START Supplied text

The Department of State is applying open government principles to move from an information hoarding environment to an information sharing culture. This panel will discuss the behavior change desired and the approach taken, which involves the use of social media, crowdsourcing and reverse mentorship initiatives as a method of culture change. The development of an information sharing culture in the Federal Government cannot be mandated. In an environment where “Need to Know” is the operating mindset, the challenge is changing minds. Projects discussed include: • Virtual Student Foreign Service: Allows students to work with foreign embassies to perform micro-tasking type functions. • Communities@State: an initiative to enable people with common professional needs and interests to form self-managing online communities of practice • Sounding Board: Crowdsourced method to share ideas with a Bureau or the Secretary • Virtual Presence Post: Allows State Department engagement with communities where no physical diplomatic facilities exist. • Civil Society 2.0: Cultivates citizen leaders and NGOs to take ownership of significant world problems. • Diplopedia: Wiki-based online encyclopedia of foreign affairs information written by State Department employees.

Christopher Bronk, Ph.D., is the Baker Institute fellow in information technology policy. He previously served as a career diplomat with the U.S. Department of State on assignments both overseas and in Washington, D.C. Since arriving at Rice, Bronk has divided his attentions among a number of areas, including information security, technology for immigration management, broadband policy, Web 2.0 governance and the militarization of cyberspace. He teaches on the intersection of computing and politics in Rice’s George R. Brown School of Engineering. Holding a Ph.D. from The Maxwell School of Syracuse University, Bronk also studied international relations at Oxford University and received a bachelor’s degree from the University of Wisconsin–Madison.

END Supplied text
START Excerpted data

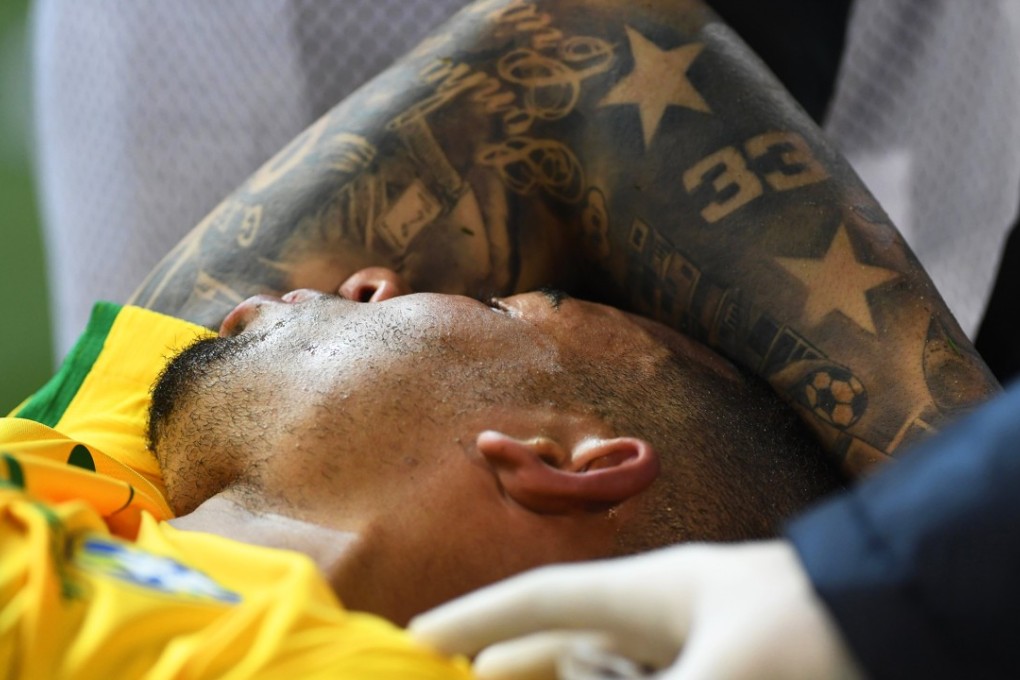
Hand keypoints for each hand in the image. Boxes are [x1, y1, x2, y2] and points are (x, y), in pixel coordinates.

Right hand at [409, 542, 863, 679]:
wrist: (913, 620)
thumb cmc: (818, 632)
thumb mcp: (718, 678)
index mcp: (650, 592)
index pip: (541, 600)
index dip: (472, 617)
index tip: (414, 638)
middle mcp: (663, 622)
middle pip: (564, 652)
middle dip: (512, 672)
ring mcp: (690, 654)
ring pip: (602, 673)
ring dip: (565, 677)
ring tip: (508, 676)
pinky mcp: (715, 673)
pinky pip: (641, 678)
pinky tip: (599, 677)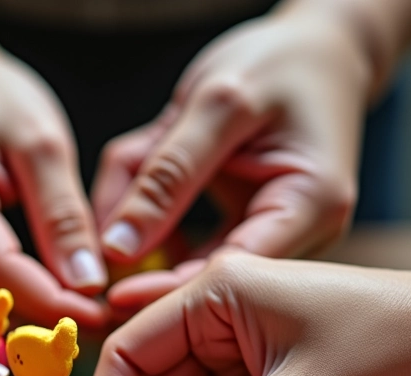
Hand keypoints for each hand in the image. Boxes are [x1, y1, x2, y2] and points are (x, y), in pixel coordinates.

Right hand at [0, 39, 108, 326]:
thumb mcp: (42, 141)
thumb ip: (63, 213)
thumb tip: (86, 284)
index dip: (49, 301)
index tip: (100, 314)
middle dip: (41, 318)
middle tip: (98, 322)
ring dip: (24, 318)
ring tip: (78, 311)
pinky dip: (6, 304)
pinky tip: (45, 297)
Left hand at [93, 3, 370, 301]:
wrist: (313, 46)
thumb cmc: (278, 61)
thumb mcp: (217, 105)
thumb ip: (166, 175)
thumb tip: (116, 249)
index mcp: (309, 205)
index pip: (235, 272)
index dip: (171, 291)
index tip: (115, 295)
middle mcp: (295, 231)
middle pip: (209, 276)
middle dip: (149, 272)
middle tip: (97, 279)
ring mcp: (265, 231)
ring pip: (183, 255)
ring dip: (141, 231)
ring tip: (112, 205)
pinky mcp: (237, 222)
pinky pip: (179, 233)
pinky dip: (146, 209)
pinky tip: (126, 191)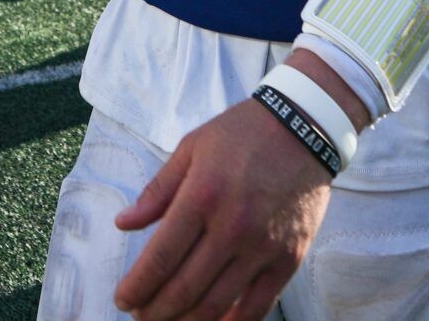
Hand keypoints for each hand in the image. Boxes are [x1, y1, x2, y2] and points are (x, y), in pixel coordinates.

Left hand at [113, 97, 332, 320]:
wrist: (305, 127)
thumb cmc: (242, 134)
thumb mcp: (192, 147)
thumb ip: (157, 191)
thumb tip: (123, 223)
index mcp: (202, 195)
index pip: (160, 258)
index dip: (137, 287)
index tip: (123, 299)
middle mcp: (232, 226)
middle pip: (184, 289)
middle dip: (154, 311)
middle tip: (140, 315)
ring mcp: (263, 247)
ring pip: (216, 305)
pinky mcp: (289, 259)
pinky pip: (258, 307)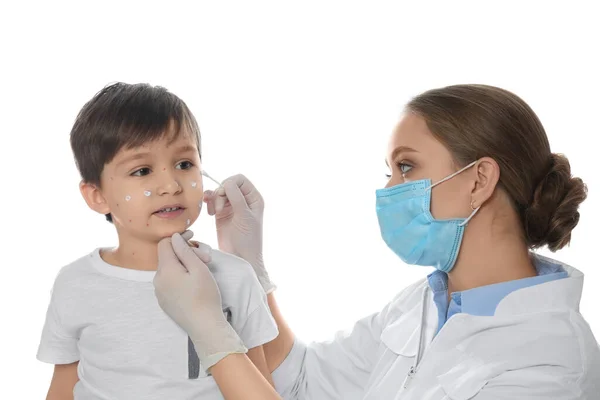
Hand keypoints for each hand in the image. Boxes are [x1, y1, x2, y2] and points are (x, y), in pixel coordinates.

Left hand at [154, 233, 246, 370]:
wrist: (204, 326)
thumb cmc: (205, 296)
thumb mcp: (199, 269)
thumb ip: (185, 251)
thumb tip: (174, 237)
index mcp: (165, 270)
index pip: (165, 244)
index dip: (179, 238)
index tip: (193, 238)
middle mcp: (157, 280)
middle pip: (168, 257)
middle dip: (185, 253)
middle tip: (206, 260)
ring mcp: (159, 292)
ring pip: (169, 270)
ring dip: (183, 266)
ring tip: (201, 272)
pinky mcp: (164, 301)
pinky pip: (168, 282)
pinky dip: (179, 278)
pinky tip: (193, 284)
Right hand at [204, 174, 275, 293]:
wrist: (240, 258)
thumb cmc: (247, 240)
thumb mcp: (244, 216)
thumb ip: (236, 197)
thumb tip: (227, 182)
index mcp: (254, 199)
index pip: (240, 180)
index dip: (229, 183)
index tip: (223, 195)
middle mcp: (243, 201)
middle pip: (227, 184)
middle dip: (220, 194)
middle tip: (219, 210)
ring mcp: (232, 207)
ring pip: (219, 192)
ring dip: (214, 199)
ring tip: (213, 213)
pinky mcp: (221, 214)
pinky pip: (213, 201)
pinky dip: (209, 203)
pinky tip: (209, 212)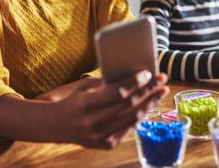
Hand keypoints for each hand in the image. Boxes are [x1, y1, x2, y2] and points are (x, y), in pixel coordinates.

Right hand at [54, 70, 168, 148]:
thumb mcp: (85, 87)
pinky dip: (140, 115)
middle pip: (128, 105)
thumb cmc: (74, 101)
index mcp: (85, 104)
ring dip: (150, 103)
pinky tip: (149, 105)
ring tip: (160, 91)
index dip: (134, 82)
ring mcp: (100, 136)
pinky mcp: (106, 145)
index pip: (117, 93)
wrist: (57, 126)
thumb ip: (107, 83)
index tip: (148, 73)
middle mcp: (92, 122)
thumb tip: (133, 74)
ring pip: (132, 118)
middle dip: (148, 91)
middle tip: (161, 80)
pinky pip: (128, 128)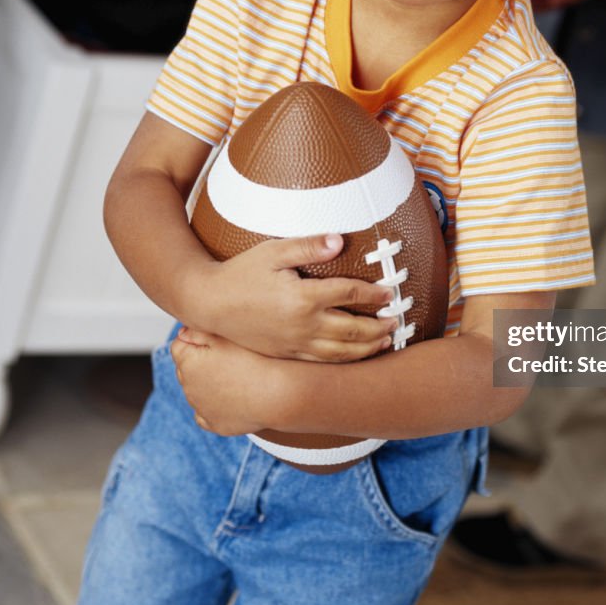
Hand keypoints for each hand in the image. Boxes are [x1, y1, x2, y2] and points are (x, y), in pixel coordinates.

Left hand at [171, 327, 280, 435]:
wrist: (278, 393)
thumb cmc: (255, 359)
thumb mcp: (225, 336)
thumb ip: (197, 332)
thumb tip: (181, 333)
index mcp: (187, 363)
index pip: (178, 346)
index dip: (195, 339)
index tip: (214, 338)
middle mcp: (188, 388)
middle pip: (186, 369)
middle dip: (199, 361)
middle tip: (227, 356)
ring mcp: (201, 409)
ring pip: (197, 391)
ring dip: (207, 383)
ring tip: (235, 375)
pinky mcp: (215, 425)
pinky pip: (206, 413)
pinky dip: (213, 405)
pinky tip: (230, 397)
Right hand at [197, 234, 398, 362]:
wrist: (209, 303)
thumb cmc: (241, 273)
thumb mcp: (273, 252)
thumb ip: (308, 246)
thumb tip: (339, 241)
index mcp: (303, 297)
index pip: (349, 294)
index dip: (373, 294)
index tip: (389, 293)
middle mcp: (303, 324)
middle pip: (352, 329)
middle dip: (378, 326)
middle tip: (396, 321)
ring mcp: (295, 343)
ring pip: (341, 351)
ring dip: (367, 347)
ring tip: (385, 341)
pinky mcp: (287, 354)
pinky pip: (322, 363)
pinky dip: (345, 362)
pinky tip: (355, 357)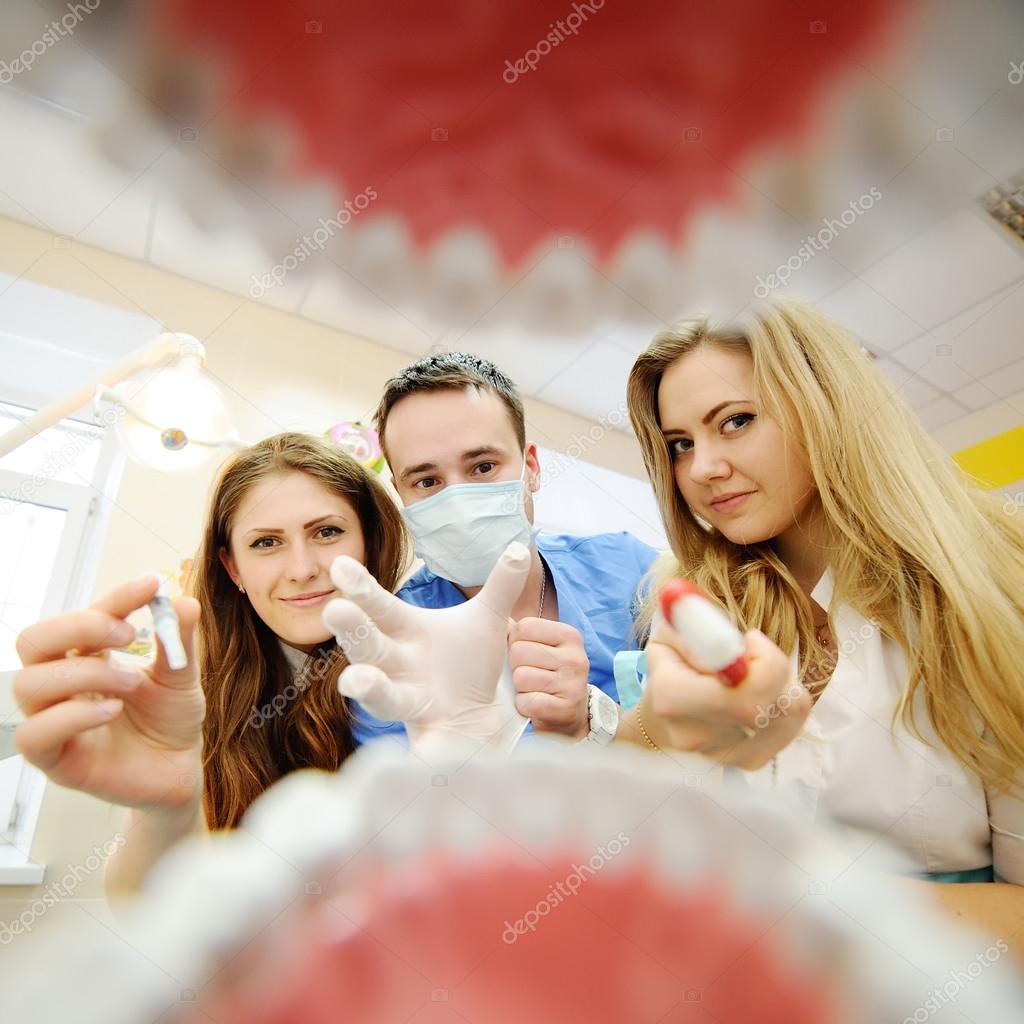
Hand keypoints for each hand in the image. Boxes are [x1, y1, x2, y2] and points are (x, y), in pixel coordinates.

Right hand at [13, 576, 204, 807]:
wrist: (180, 769)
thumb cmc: (171, 720)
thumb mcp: (181, 675)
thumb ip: (178, 640)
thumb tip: (185, 602)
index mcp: (86, 658)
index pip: (82, 618)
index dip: (114, 598)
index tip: (150, 585)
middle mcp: (62, 686)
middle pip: (32, 641)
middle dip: (79, 627)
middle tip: (129, 634)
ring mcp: (54, 721)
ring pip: (28, 684)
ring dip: (83, 673)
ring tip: (131, 682)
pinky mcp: (55, 760)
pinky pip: (33, 735)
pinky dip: (72, 716)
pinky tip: (111, 711)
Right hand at [323, 542, 531, 760]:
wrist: (478, 716)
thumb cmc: (468, 663)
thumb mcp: (488, 620)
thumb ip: (500, 586)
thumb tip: (517, 548)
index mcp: (407, 633)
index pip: (379, 607)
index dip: (360, 587)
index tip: (340, 563)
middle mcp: (397, 666)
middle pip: (369, 647)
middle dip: (352, 631)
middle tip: (335, 610)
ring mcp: (408, 702)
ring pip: (382, 697)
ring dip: (368, 688)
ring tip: (355, 681)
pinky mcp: (427, 735)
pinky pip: (419, 745)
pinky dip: (421, 751)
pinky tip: (424, 757)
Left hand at [508, 618, 589, 738]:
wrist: (563, 716)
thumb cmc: (542, 674)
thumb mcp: (538, 644)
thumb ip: (520, 626)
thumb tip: (496, 602)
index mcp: (569, 635)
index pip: (524, 627)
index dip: (513, 642)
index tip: (526, 653)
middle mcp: (576, 657)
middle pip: (519, 652)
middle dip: (515, 667)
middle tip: (530, 675)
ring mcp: (574, 684)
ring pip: (521, 678)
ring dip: (519, 689)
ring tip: (533, 690)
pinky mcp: (566, 709)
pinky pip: (527, 702)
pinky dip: (524, 707)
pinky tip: (535, 706)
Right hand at [641, 622, 808, 768]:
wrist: (661, 720)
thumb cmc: (669, 667)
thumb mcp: (670, 635)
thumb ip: (693, 624)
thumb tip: (717, 626)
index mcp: (674, 699)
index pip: (745, 690)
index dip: (764, 659)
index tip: (750, 638)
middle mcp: (698, 735)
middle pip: (768, 706)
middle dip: (775, 669)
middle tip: (757, 653)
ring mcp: (724, 756)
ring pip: (785, 716)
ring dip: (782, 685)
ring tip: (756, 674)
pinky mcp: (747, 764)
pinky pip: (788, 729)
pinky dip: (784, 704)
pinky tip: (763, 695)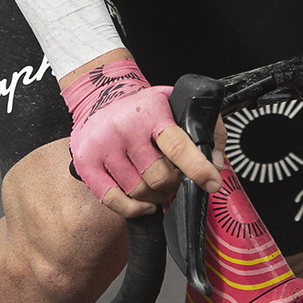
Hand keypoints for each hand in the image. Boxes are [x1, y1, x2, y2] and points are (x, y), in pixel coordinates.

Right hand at [61, 55, 224, 217]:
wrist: (100, 94)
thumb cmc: (143, 105)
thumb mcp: (177, 102)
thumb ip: (206, 128)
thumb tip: (215, 163)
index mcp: (151, 111)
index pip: (176, 145)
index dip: (196, 168)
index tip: (210, 182)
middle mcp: (125, 128)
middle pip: (159, 176)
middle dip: (174, 184)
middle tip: (176, 179)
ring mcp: (103, 147)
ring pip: (139, 191)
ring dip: (156, 196)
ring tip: (159, 186)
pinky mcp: (87, 164)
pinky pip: (113, 201)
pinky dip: (133, 208)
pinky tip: (144, 202)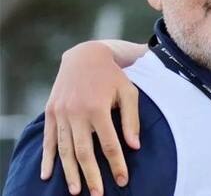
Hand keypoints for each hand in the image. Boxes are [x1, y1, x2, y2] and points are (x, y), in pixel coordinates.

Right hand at [40, 41, 140, 195]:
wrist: (85, 56)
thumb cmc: (113, 76)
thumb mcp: (129, 92)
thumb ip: (131, 120)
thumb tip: (134, 147)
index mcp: (98, 108)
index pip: (109, 144)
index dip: (116, 164)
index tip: (122, 180)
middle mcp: (77, 113)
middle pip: (84, 152)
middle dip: (91, 175)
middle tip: (98, 195)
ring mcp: (61, 113)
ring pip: (65, 149)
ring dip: (69, 172)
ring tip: (76, 191)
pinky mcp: (51, 112)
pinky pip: (48, 140)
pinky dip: (47, 158)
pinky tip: (47, 175)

END Excerpted data

List of tasks
(1) Print the stretch of the State Department panel text from "Christopher Bronk, Ph.D., is" through "University of Wisconsin–Madison.".
(2) Translate this sentence from the State Department panel text into Spanish: "The development of an information sharing culture in the Federal Government cannot be mandated."

Solutions to the tasks
(1)
Christopher Bronk, Ph.D., is the Baker Institute fellow in information technology policy. He previously served as a career diplomat with the U.S. Department of State on assignments both overseas and in Washington, D.C. Since arriving at Rice, Bronk has divided his attentions among a number of areas, including information security, technology for immigration management, broadband policy, Web 2.0 governance and the militarization of cyberspace. He teaches on the intersection of computing and politics in Rice’s George R. Brown School of Engineering. Holding a Ph.D. from The Maxwell School of Syracuse University, Bronk also studied international relations at Oxford University and received a bachelor’s degree from the University of Wisconsin–Madison.

(2) El desarrollo de una cultura de intercambio de información en el Gobierno Federal no puede imponerse por mandato.